Ministers can therefore duck the difficult questions in the one forum where they are supposed to be held to account.

Instead, as Blumsky observed, question time has become a competition to see which minister can give the "best smart-arsed answer". Democracy is the loser.

Smith's predecessor, Labour's Margaret Wilson, occasionally displayed exasperation at such behaviour, telling ministers to give more fulsome replies. She dropped more than a few hints to complaining National MPs that it was up to the House - not her - to review the relevant standing orders.

Smith is clearly going to stamp his own mark on the Speakership - something he underlined yesterday by announcing a change in route for the Speaker's daily procession to the House.

The three-person procession - which has the Mace-carrying Serjeant-at-Arms walking ahead of the Speaker with one of the latter's staff bringing up the rear - is a parliamentary tradition, but one not witnessed by the public.

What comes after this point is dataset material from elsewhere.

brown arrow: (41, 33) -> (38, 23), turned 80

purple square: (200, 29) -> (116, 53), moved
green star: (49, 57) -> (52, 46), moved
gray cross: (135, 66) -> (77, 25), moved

The new route will take the Speaker into the entrance foyer in Parliament House and will be seen by members of the public heading for the House's galleries, thus making the Speaker "more accessible" to the public.

Smith also cited the public's interest when tackling Wilkinson over her failure to answer Trevor Mallard's question about the minimum wage. The Labour MP had asked her to state the gain in real income per week for a full-time worker on that wage following this week's increase.

Smith ruled the question was perfectly clear and Wilkinson's officials had had plenty of time to come up with a factual answer. In such instances - as distinct from questions seeking an opinion - Smith expected ministers to provide a proper answer, as did the wider public.

Such interventions will not win Smith plaudits from his colleagues. They sat in Opposition for nine frustrating years complaining about Labour ministers diving for cover when the political heat was on.

Now in Government, they would expect the boot to be on the other foot. That it isn't may be unfair on National. But stopping the parliamentary rot meant someone had to start somewhere at some time. Smith has done the right thing by serving notice that he expects ministers to lift their game. The onus is now on him to continue in the manner in which he has begun.